-- Task directions --
From the records below, filter out and copy every line that contains the word "watch". Treat case as significant, so only matches with the same capitalization count.

(Data records)
□ □ □ □
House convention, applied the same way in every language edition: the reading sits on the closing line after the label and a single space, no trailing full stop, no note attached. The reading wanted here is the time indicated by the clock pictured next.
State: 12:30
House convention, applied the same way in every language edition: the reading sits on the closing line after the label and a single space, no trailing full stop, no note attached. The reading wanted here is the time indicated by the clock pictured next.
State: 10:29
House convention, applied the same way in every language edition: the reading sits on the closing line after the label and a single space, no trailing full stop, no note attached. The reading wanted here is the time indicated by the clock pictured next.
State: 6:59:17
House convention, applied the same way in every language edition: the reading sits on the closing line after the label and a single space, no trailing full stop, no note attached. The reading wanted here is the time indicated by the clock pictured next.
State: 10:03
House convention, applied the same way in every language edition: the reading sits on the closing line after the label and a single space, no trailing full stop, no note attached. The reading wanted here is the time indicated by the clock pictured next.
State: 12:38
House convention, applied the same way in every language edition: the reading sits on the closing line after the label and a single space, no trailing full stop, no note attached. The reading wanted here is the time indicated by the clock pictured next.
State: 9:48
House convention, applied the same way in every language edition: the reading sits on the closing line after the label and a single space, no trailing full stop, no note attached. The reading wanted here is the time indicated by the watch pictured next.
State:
□ □ □ □
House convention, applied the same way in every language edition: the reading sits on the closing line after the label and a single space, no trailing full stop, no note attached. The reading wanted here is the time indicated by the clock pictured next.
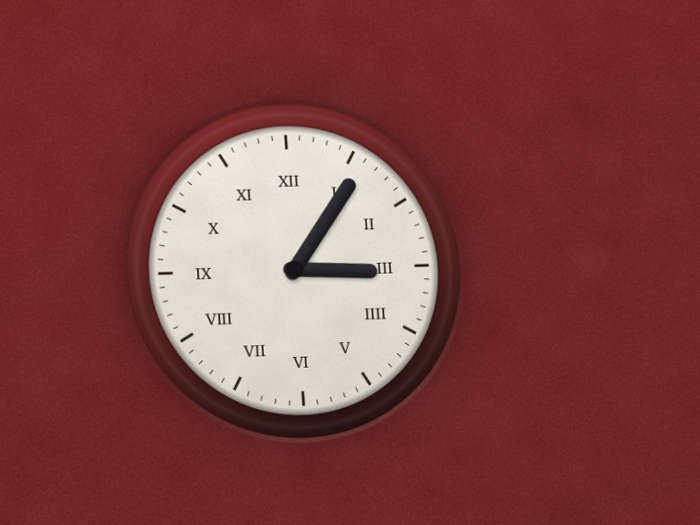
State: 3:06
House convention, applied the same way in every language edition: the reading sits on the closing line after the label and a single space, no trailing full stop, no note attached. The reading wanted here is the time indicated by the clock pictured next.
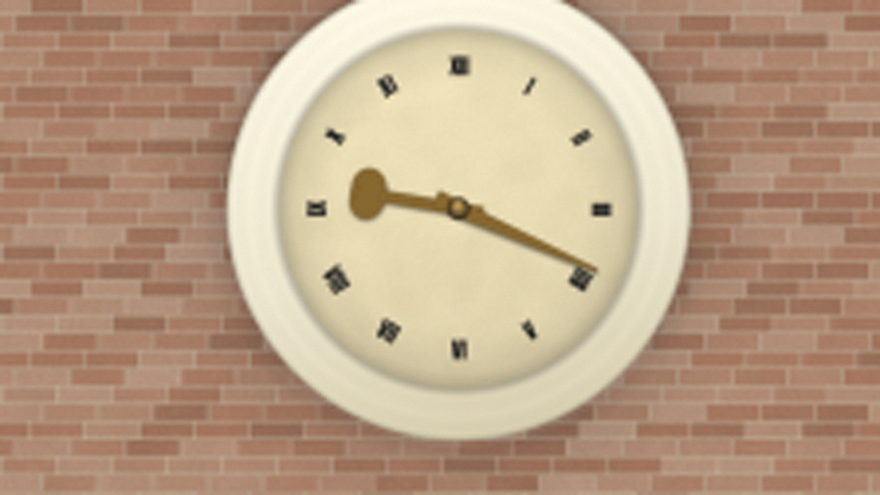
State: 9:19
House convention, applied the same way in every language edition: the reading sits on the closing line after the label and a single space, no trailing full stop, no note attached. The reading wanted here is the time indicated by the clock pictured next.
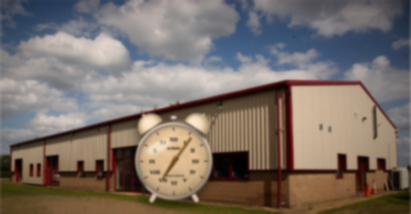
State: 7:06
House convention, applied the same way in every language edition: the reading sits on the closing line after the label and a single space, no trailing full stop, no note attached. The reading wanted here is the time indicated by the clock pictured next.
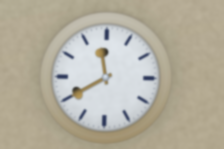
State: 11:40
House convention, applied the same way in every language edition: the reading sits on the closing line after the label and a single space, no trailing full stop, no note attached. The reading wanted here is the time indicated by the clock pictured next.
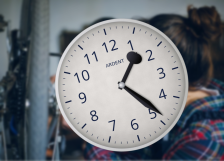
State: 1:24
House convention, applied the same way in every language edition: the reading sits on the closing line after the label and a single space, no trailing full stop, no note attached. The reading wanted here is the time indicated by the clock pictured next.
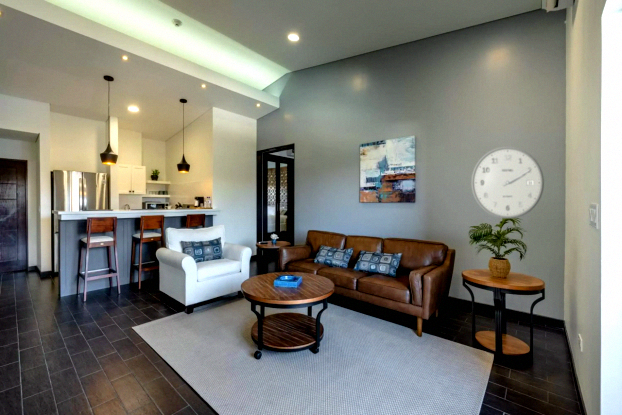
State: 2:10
□ □ □ □
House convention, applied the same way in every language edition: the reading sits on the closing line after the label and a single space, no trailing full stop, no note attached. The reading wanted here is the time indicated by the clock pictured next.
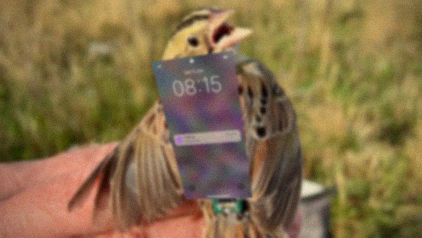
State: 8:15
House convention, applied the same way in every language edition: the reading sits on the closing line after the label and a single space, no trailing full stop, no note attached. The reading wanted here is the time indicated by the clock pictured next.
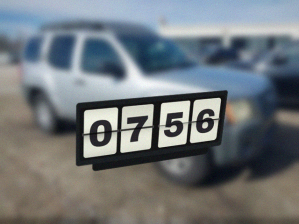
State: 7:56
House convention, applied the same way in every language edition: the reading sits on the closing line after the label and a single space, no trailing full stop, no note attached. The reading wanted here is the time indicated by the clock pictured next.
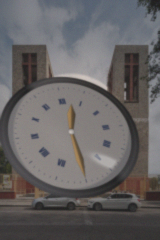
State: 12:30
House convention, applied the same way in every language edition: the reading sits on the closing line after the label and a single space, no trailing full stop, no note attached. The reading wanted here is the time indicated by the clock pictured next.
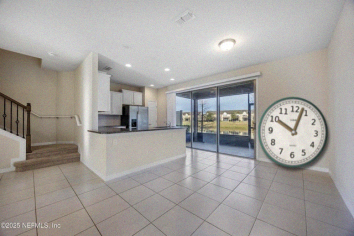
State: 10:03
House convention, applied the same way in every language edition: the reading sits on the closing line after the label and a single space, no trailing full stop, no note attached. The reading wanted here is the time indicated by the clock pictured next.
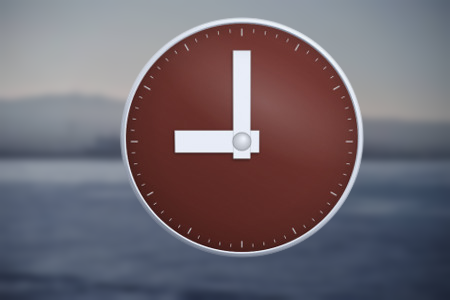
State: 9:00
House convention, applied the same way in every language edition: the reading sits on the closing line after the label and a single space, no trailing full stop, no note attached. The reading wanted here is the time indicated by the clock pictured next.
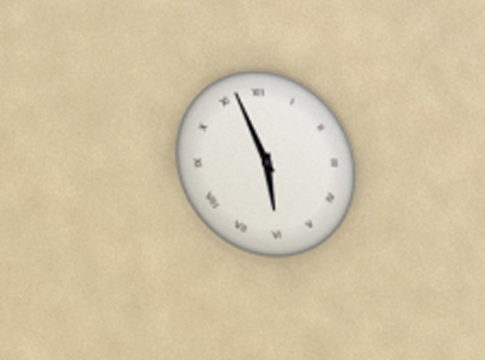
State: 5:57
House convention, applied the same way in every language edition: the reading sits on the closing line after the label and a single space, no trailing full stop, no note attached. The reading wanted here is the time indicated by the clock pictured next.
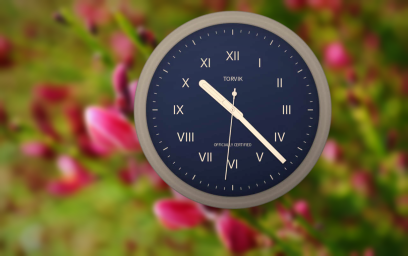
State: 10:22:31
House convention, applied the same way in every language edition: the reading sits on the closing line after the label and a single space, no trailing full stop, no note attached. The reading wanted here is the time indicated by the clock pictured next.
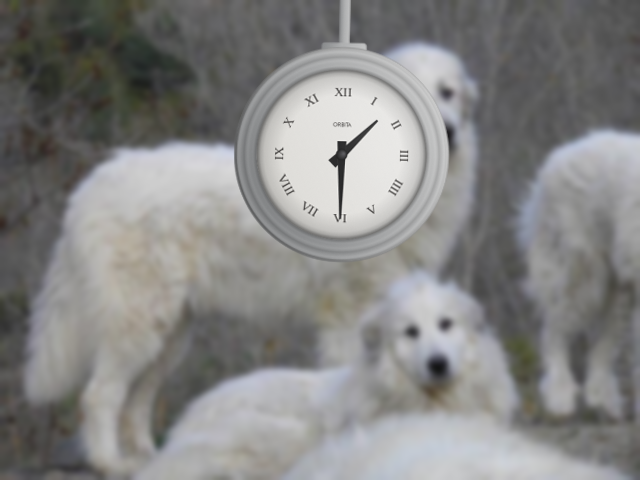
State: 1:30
□ □ □ □
-- Output of the task --
House convention, applied the same way in every language edition: the reading sits on the closing line after the label and a single space, no trailing full stop, no note attached. The reading wanted here is the time indicated by the watch pictured next.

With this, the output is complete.